*PAGE TEXT*:
::::::::

= Kenworth Moffett =

Kenworth W. Moffett (1934 – June 21, 2016) was an American art curator, museum director and author.

== Career==
Moffett was born in East Orange, New Jersey and took a degree in art history at Columbia University, where he studied with Meyer Schapiro and Philip Pouncey, and graduated in 1960. He then pursued graduate work at Harvard University, earning a Ph.D. in 1968. His dissertation on German art critic Julius Meier-Graefe served as the foundation for his first book, Meier-Graefe as Art Critic (1973). A champion of Color Field painting, he wrote critical essays and reviews for major art periodicals including Artforum and Art International throughout the late '60s and 1970s. From 1968 to 1979, Moffett was a full professor of art history at Wellesley College.

::::::::

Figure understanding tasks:

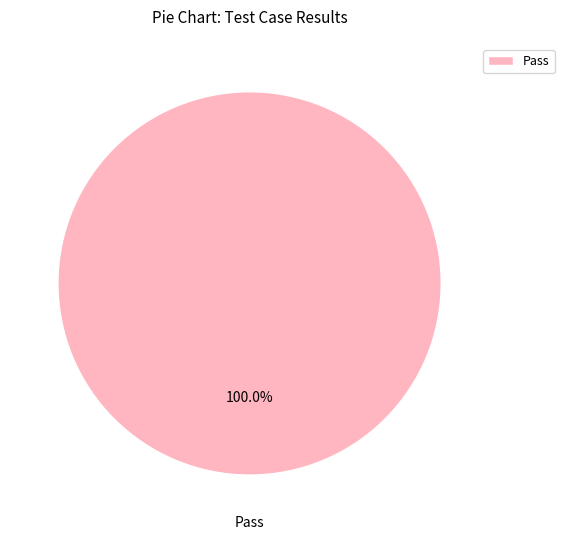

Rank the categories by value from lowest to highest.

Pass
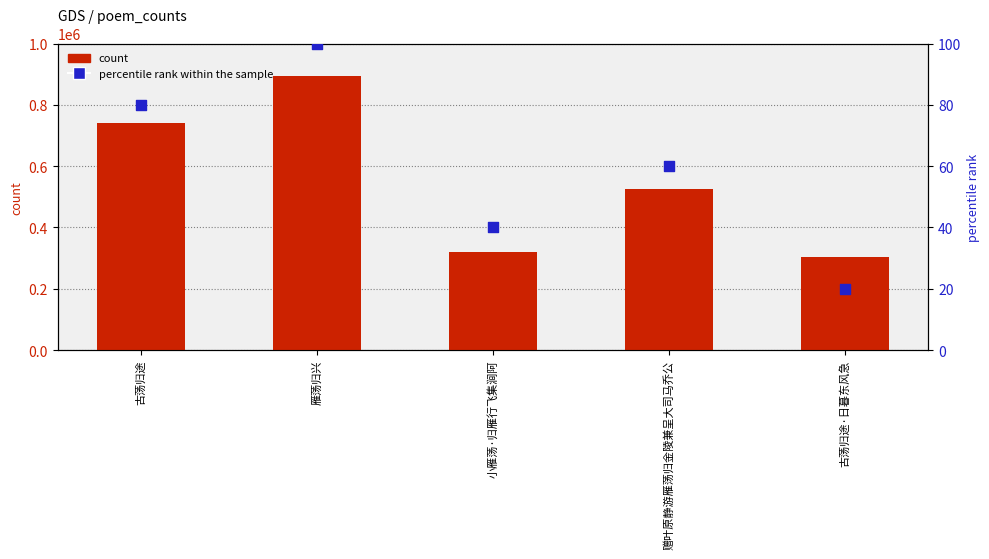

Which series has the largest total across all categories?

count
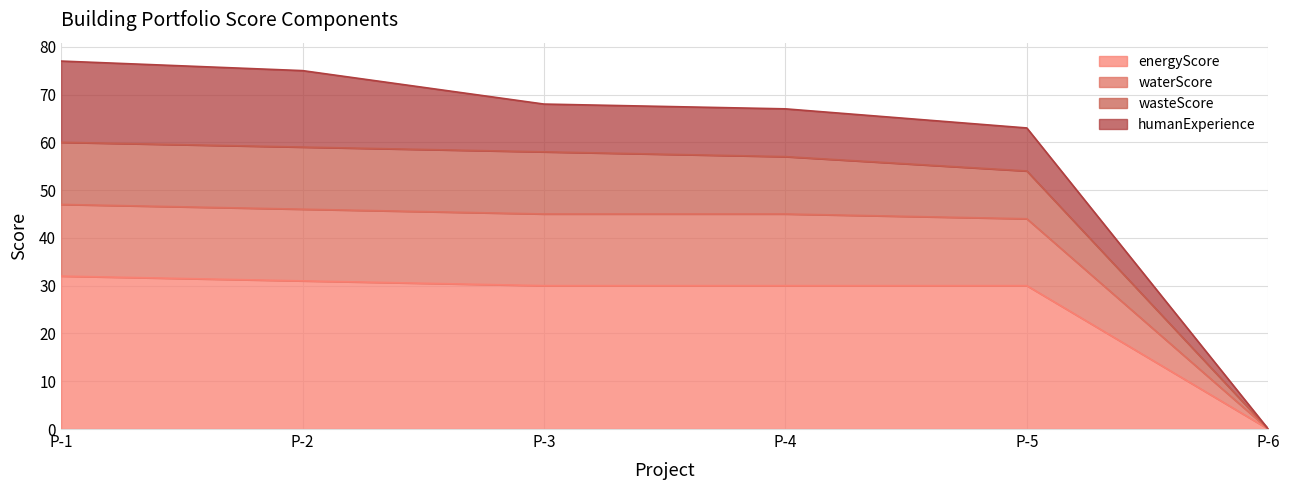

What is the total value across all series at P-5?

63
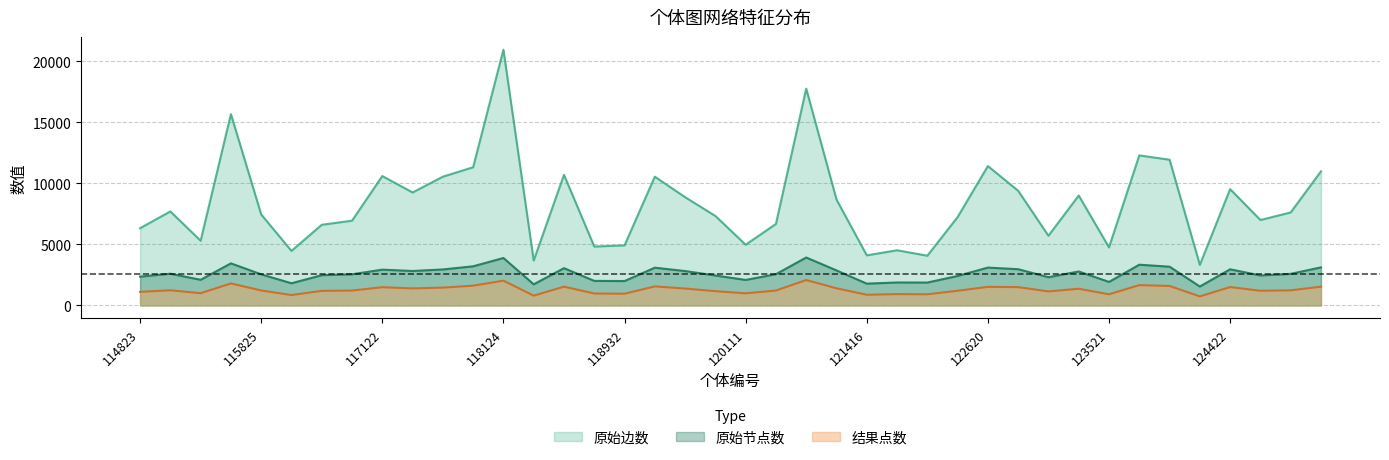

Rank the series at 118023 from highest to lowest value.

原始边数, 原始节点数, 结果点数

::::::::

*WRITTEN TASK A*: In the biography of Kenworth Moffett, at which college was he a full professor of art history from 1968 to 1979?
*WRITTEN TASK B*: Copy the listing word for word, starting at the line that contains "What is the" and continuing through the end of the listing. Leave the pictures out.

*ANSWER SECTION A*: Wellesley College.

*ANSWER SECTION B*:
What is the total value across all series at P-5?

63

Rank the series at 118023 from highest to lowest value.

原始边数, 原始节点数, 结果点数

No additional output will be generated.